TASK GOAL |
Restate every line of the material below word for word, skipping the images.

╭─ INFORMATION SUPPLIED

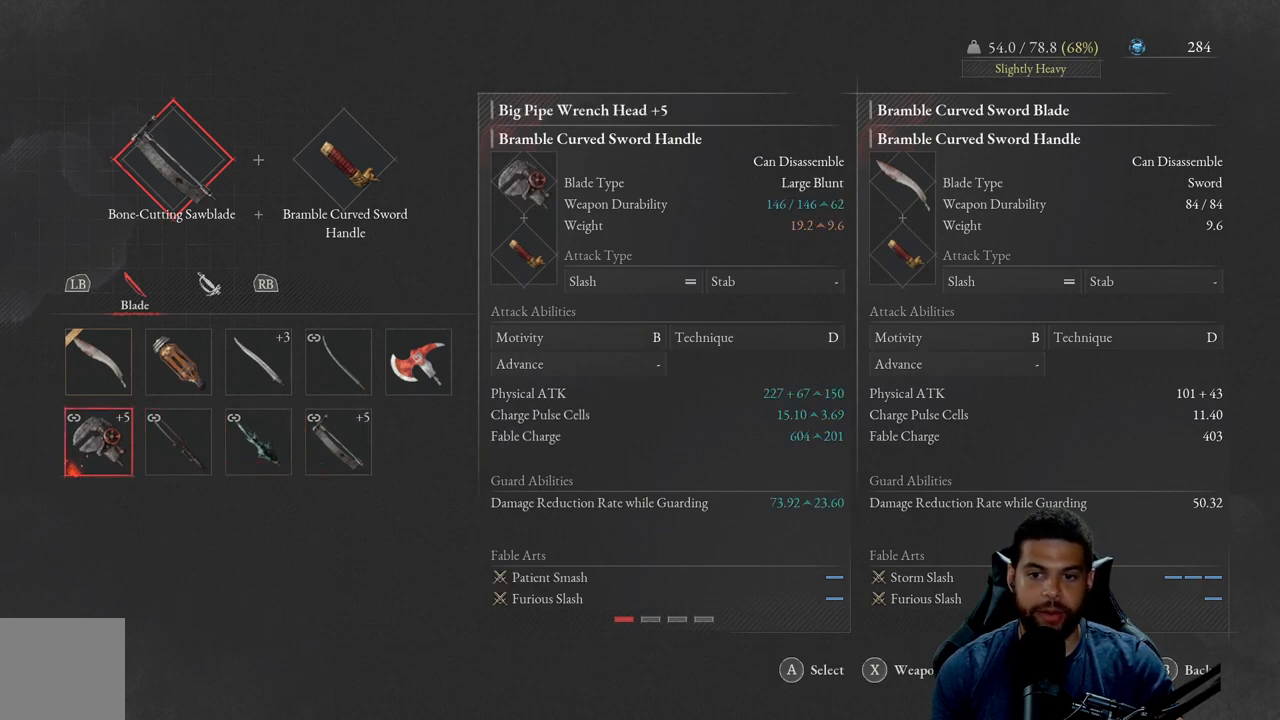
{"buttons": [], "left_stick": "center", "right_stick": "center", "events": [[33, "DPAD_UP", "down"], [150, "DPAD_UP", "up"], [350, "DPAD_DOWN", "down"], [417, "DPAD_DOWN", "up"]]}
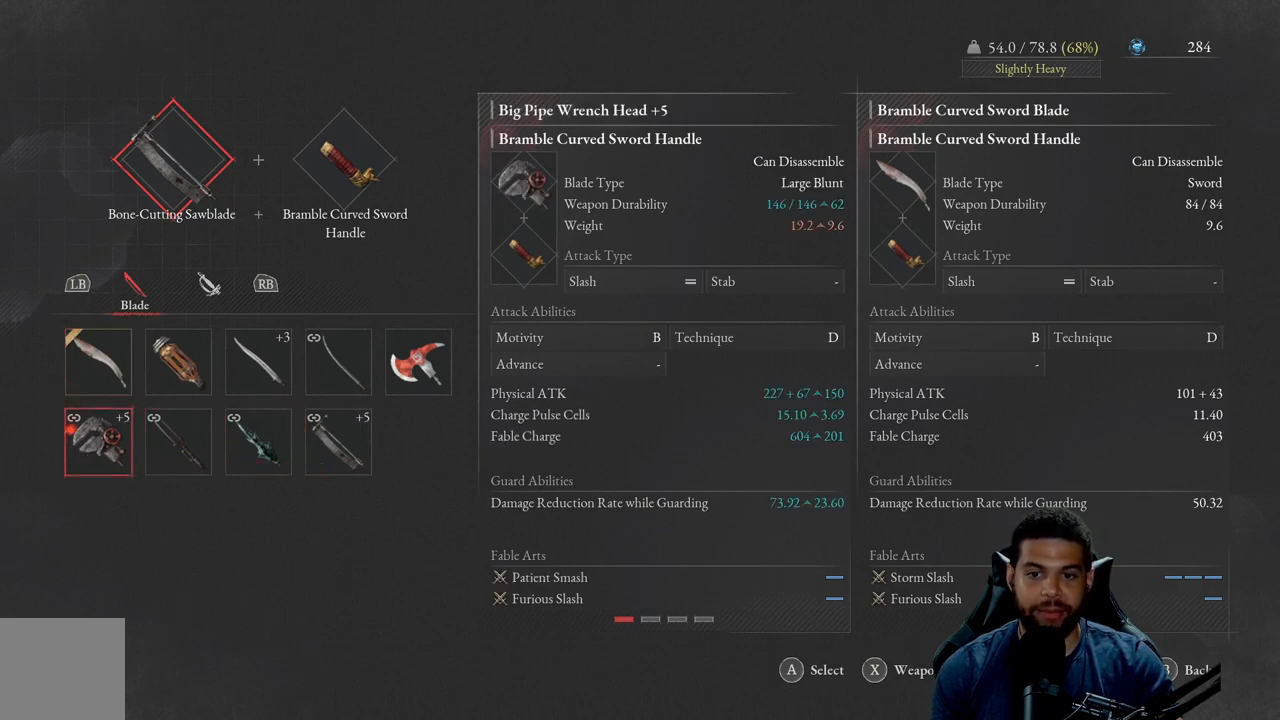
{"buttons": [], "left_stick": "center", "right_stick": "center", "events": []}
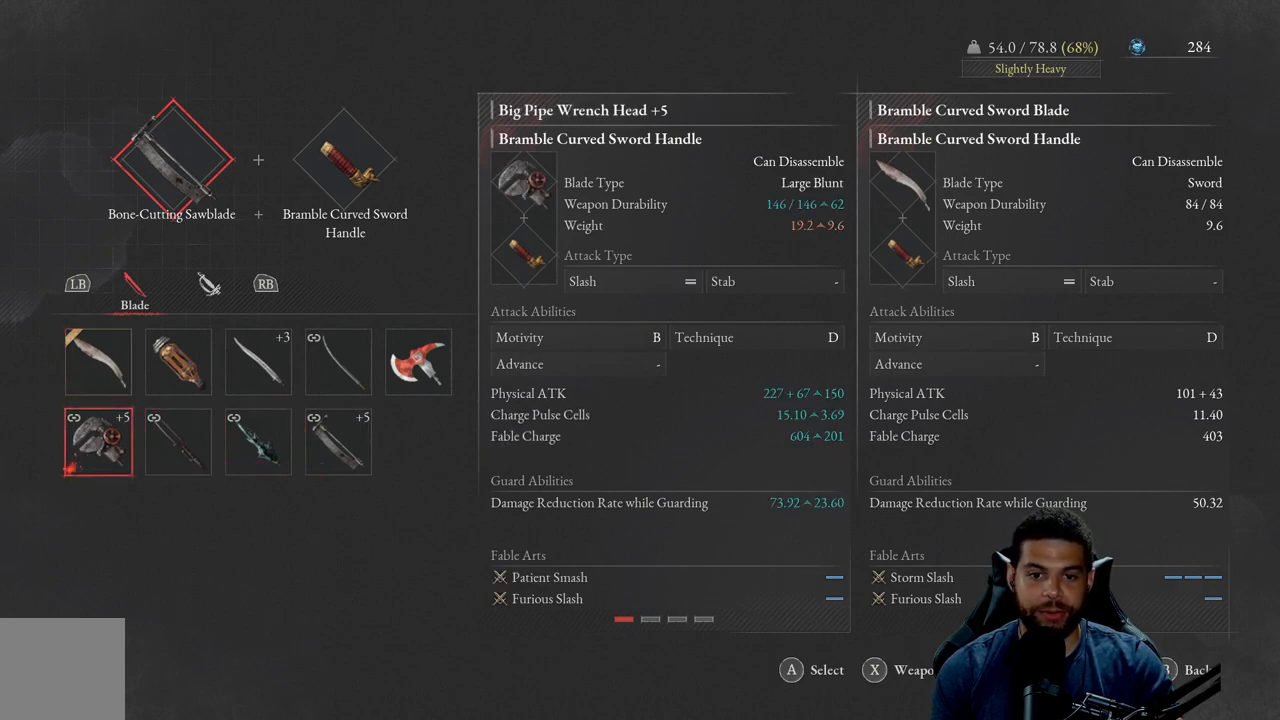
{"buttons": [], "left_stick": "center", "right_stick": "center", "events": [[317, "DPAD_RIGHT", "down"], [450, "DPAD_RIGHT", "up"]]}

╰─

SOLUTION FOR THIS TASK |
{"buttons": [], "left_stick": "center", "right_stick": "center", "events": [[33, "DPAD_UP", "down"], [150, "DPAD_UP", "up"], [350, "DPAD_DOWN", "down"], [417, "DPAD_DOWN", "up"]]}
{"buttons": [], "left_stick": "center", "right_stick": "center", "events": []}
{"buttons": [], "left_stick": "center", "right_stick": "center", "events": [[317, "DPAD_RIGHT", "down"], [450, "DPAD_RIGHT", "up"]]}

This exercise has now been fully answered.